The business case for Google to nerf Wikipedia

One part of the recent Wikipedia rel=nofollow hullabaloo which didn't get enough play, in my opinion, was Shelley Powers' suggestion that Google remove Wikipedia from their search results entirely, and perhaps add them as a sidebar to every search. This would certainly cause much rejoicing amongst SEO professionals who fight with Wikipedia for top billing on almost every worthwhile search phrase, but what would the discussion be like if Matt Cutts and a bunch of Googlers sat round a table and jawed it over?

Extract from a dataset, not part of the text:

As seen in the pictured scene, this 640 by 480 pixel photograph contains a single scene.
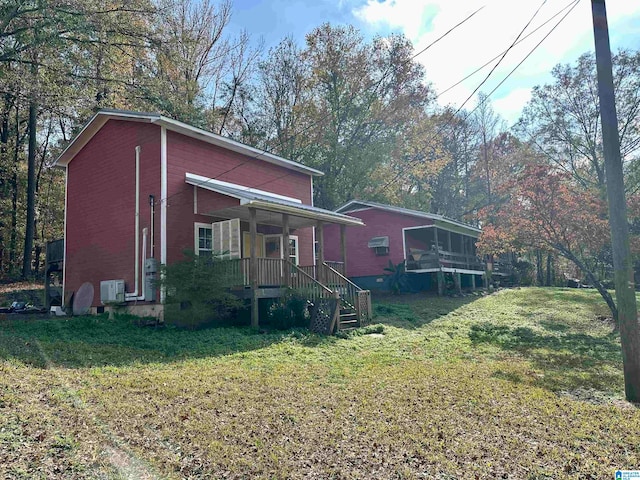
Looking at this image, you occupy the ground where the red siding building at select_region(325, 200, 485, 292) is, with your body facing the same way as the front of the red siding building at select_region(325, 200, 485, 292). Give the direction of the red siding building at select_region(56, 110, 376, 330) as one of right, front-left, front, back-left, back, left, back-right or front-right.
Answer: right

First, it must be said that Wikipedia is just the sort of content that Google wants to link to. Structured prose, highly subject-specific, stuffed with keywords, nice and lengthy, and arguably the best linklove in the business. I don't think removing it altogether is going to fly. As to whether they get relegated to a sidebar, I don't think that's out of the question.

Second, let's look at the bottom line and be a teensy bit cynical about the big G's motives for a second. Would pushing Wikipedia below the fold increase Google's revenues from AdSense? It would need to be tested, but I'm guessing it would boost revenues significantly. My guess is that users' eyes (and mouse arrow) would gravitate towards the trusted Wikipedia entry if it's above the fold in #1-3 result position, but if it's not there then the average user's attention would wander more frequently to the AdSense positions. Not by a lot, but given the volumes we're talking about here it would add a considerable amount to Google's revenues.

Third, would it hurt the user experience? Some argue that it's pretty ridiculous that Wikipedia is on the front page of Google results for every damn thing. It's getting to the stage where if you're looking for non-encyclopedic content, the Wikipedia result is actively getting in the way of your search experience. On the other hand, many people use Google as their Wikipedia search engine, so they might be discouraged by the shifting of the result to a less accessible place and stop using Google.

Last, does it violate Google's culture? It might be argued that it's a little bit evil, but there are arguments on the other side as well to say that it would be good for users. It is also, arguably, a perversion of search engine ethics since the only results you should really be tampering with are those from other search engines, for obvious reasons. Wikipedia is not a search engine. But is it a special case which requires a new rule? Google might even be helping Wikipedia if the campaign to add rel=nofollow to all Wikipedia links (which now has a Drupal module and a Wordpress module) gains traction.

I would love to be a fly on the wall for any real discussion about nerfing Wikipedia (or IMdB or or other SEO category killers, as Everton Blair points out) on the Google campus. I'm sure they'd bring up other points, but the above is how I imagine it to be framed on the whole. What will they decide, if they ever do meet about this?